6. Known weaknesses (honest)
This is not a complete list. It is the list of issues we already know about and are tracking.
- No third-party bias audit yet. The fairness rules above are self-published. A third-party assurance review is planned for 2026 H2.
- SERP recency. Public profile snippets can be weeks or months old. Aria flags when a verified title relies on a cached snippet, but the recruiter must still confirm.
- Boolean recall vs precision. When the HM brief is thin, Aria's boolean errs on the side of higher recall, which produces some weaker matches. We'd rather show more and let the recruiter cut than miss real candidates.
- Apollo coverage gaps. Apollo's database underrepresents certain SA metros. When that happens Aria broadens the location filter and tells the recruiter she did.
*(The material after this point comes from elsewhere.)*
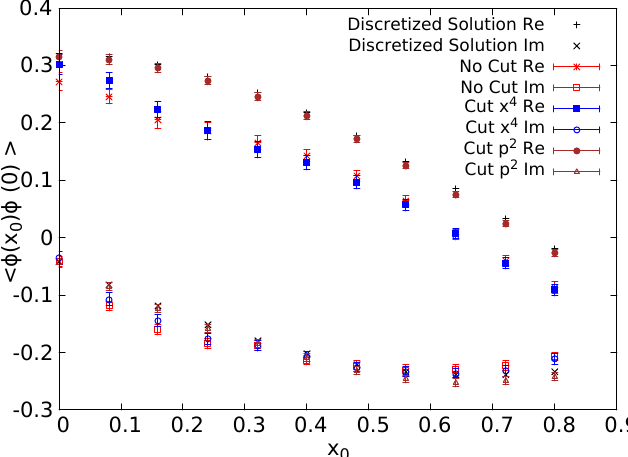
Figure 9 . Comparison of the unequal-time correlation function G ++ in thermal equilibrium from matrix mechanics (black crosses) with complex Langevin simulations carried out on a Schwinger- Keldysh contour of intermediate real-time extent x max = 0 . 8 . Here the forward branch of the 0 contour resides on the real-time axis and the backward contour tilts down to intersect with the imaginary axis at β (cf. b) in figure 3). The direct simulation based on the explicit EM scheme converges to an incorrect result given by the red data points. No improvement is observed for regularizing the φ 4 term (blue). The correct solution is recovered when regularizing the momentum term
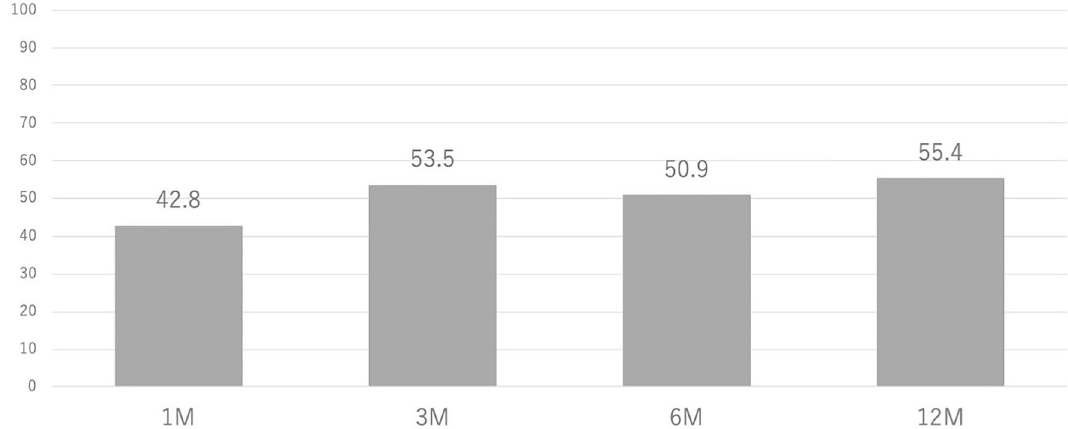
Figure 4. Responder rate in OMETACT–OARSI criteria in the patient followed up at each time point.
- RAG freshness. Internal knowledge (meetings, references, candidates) is indexed via a queue. There is a short delay between a write and that data becoming searchable through Aria's knowledge base.
7. How candidate data is handled
- Per-customer Postgres RLS isolates every candidate record to the org that created it. Other customers cannot see another customer's data.
- Right-to-erasure and subject-access-request flows are wired to
compliancetools available to each customer. - Candidate notes, references, and contact data are retained according to each customer's configured retention window in Settings.
- Reference responses are collected via individual tokenised links; the candidate can withdraw consent and we delete on request.
8. How to challenge a result
If you are a candidate, a recruiter, or a regulator and you believe an Aria-produced result is biased, inaccurate, or otherwise harmful:
- Email [email protected] with the role and candidate context (or the search ID if you have it).
- We respond inside one business day, and will explain the specific scoring inputs and prompts behind that result if asked. The system prompts are not a secret.
- If the concern relates to candidate personal data, the same address routes to our POPIA / privacy responder.
9. Versioning
This page is versioned. When the scoring rubric, prompt rules or model selection change in a way that affects candidate outcomes, this page is updated and the change is dated below.
Change log
v1, 30 June 2026. Initial publication.